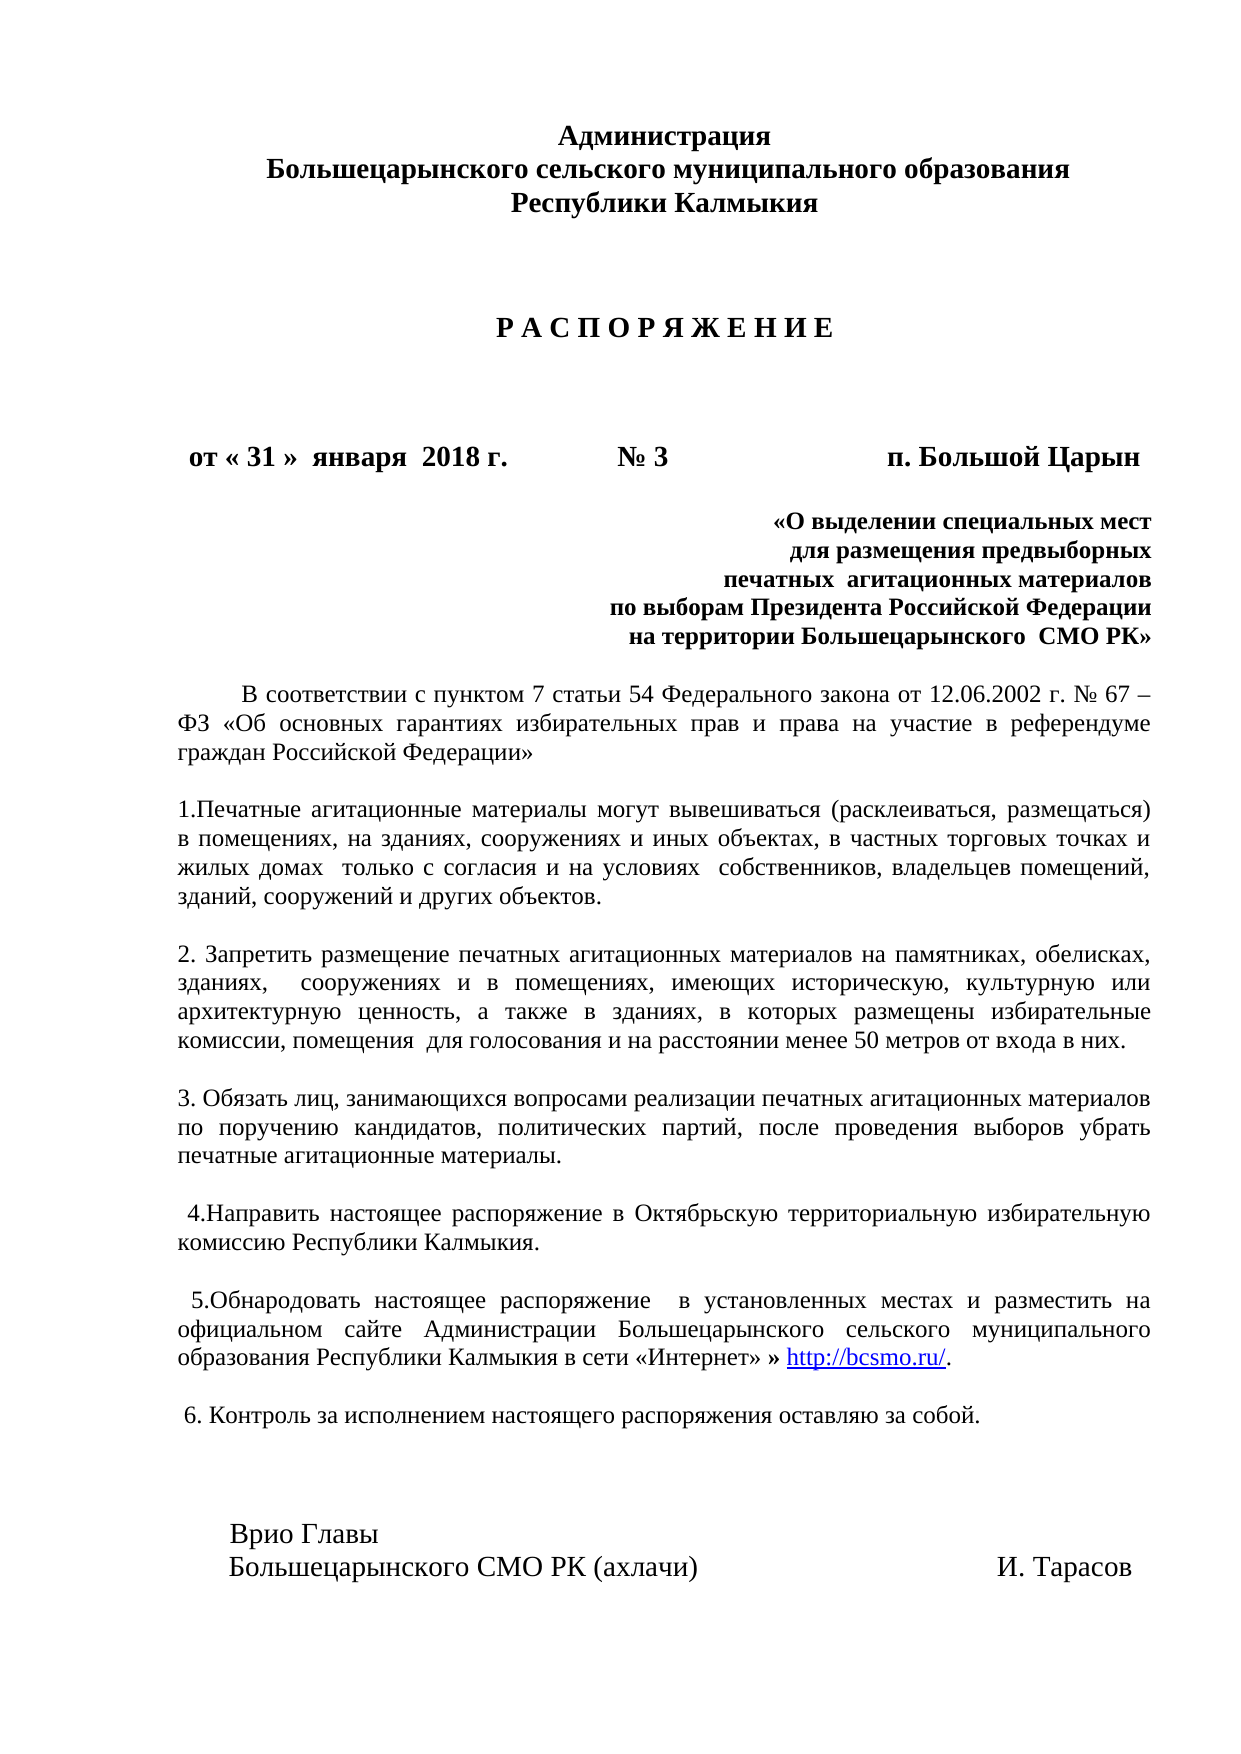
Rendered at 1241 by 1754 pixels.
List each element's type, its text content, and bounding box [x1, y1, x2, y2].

text для размещения предвыборных [177, 535, 1152, 564]
text В соответствии с пунктом 7 статьи 54 Федерального закона от 12.06.2002 г. № 67 –ФЗ «Об основных гарантиях избирательных прав и права на участие в референдуме граждан Российской Федерации» [177, 679, 1152, 765]
text Республики Калмыкия [177, 185, 1152, 219]
text Врио Главы [215, 1516, 1152, 1549]
text 1.Печатные агитационные материалы могут вывешиваться (расклеиваться, размещаться) в помещениях, на зданиях, сооружениях и иных объектах, в частных торговых точках и жилых домах только с согласия и на условиях собственников, владельцев помещений, зданий, сооружений и других объектов. [177, 794, 1152, 909]
text Большецарынского СМО РК (ахлачи) И. Тарасов [177, 1549, 1152, 1583]
text 4.Направить настоящее распоряжение в Октябрьскую территориальную избирательную комиссию Республики Калмыкия. [177, 1198, 1152, 1256]
text 2. Запретить размещение печатных агитационных материалов на памятниках, обелисках, зданиях, сооружениях и в помещениях, имеющих историческую, культурную или архитектурную ценность, а также в зданиях, в которых размещены избирательные комиссии, помещения для голосования и на расстоянии менее 50 метров от входа в них. [177, 939, 1152, 1054]
text Администрация [177, 118, 1152, 152]
text «О выделении специальных мест [177, 506, 1152, 535]
text 3. Обязать лиц, занимающихся вопросами реализации печатных агитационных материалов по поручению кандидатов, политических партий, после проведения выборов убрать печатные агитационные материалы. [177, 1083, 1152, 1169]
text печатных агитационных материалов [177, 564, 1152, 592]
text Р А С П О Р Я Ж Е Н И Е [177, 310, 1152, 343]
text на территории Большецарынского СМО РК» [177, 621, 1152, 650]
text по выборам Президента Российской Федерации [177, 592, 1152, 621]
text Большецарынского сельского муниципального образования [177, 152, 1152, 185]
text 6. Контроль за исполнением настоящего распоряжения оставляю за собой. [177, 1400, 1152, 1429]
text от « 31 » января 2018 г. № 3 п. Большой Царын [177, 439, 1152, 473]
text 5.Обнародовать настоящее распоряжение в установленных местах и разместить на официальном сайте Администрации Большецарынского сельского муниципального образования Республики Калмыкия в сети «Интернет» » http://bcsmo.ru/. [177, 1285, 1152, 1371]
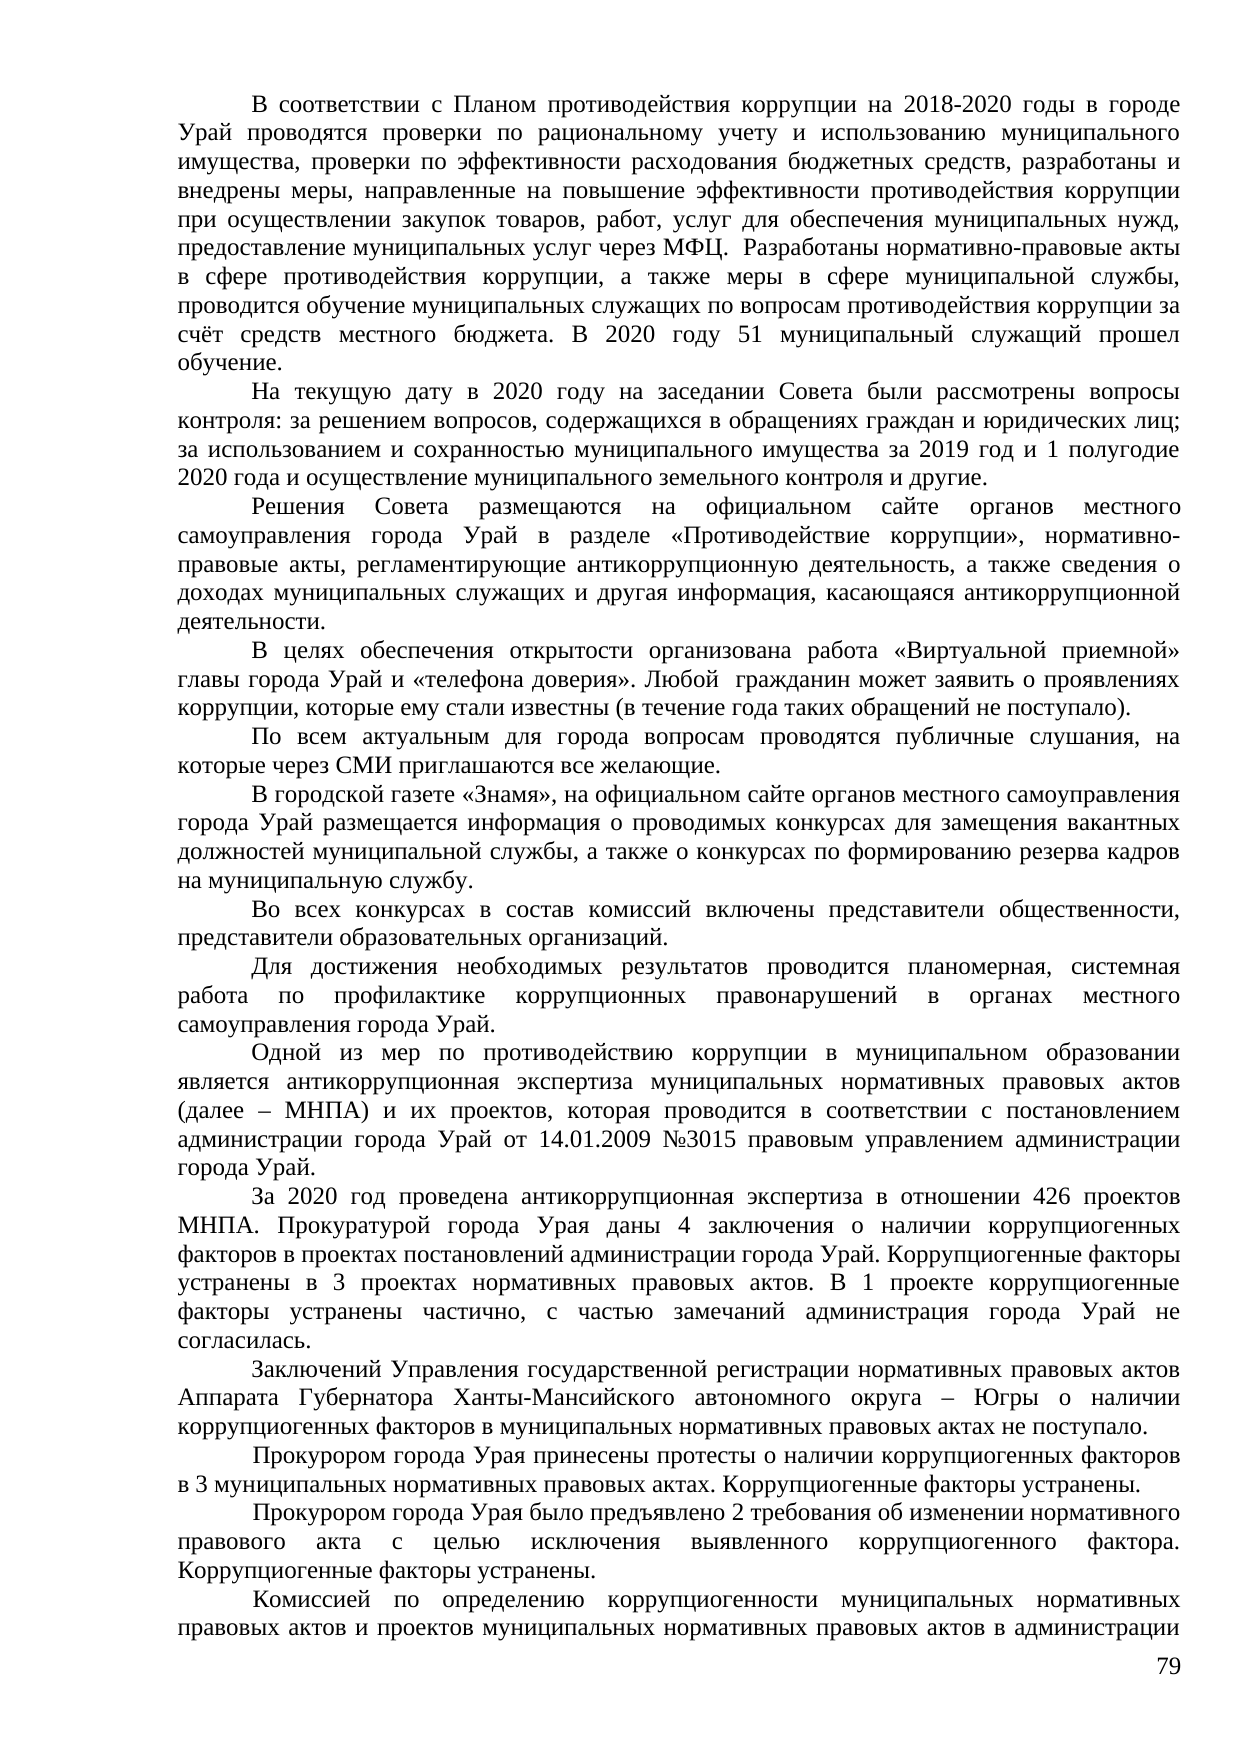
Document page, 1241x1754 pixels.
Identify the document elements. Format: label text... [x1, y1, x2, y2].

• _The problem_: The answer must consist of every line above that contains the word "Российской".

• _Task answer_:
text В соответствии с пунктом 7 статьи 54 Федерального закона от 12.06.2002 г. № 67 –ФЗ «Об основных гарантиях избирательных прав и права на участие в референдуме граждан Российской Федерации» [177, 679, 1152, 765]
text по выборам Президента Российской Федерации [177, 592, 1152, 621]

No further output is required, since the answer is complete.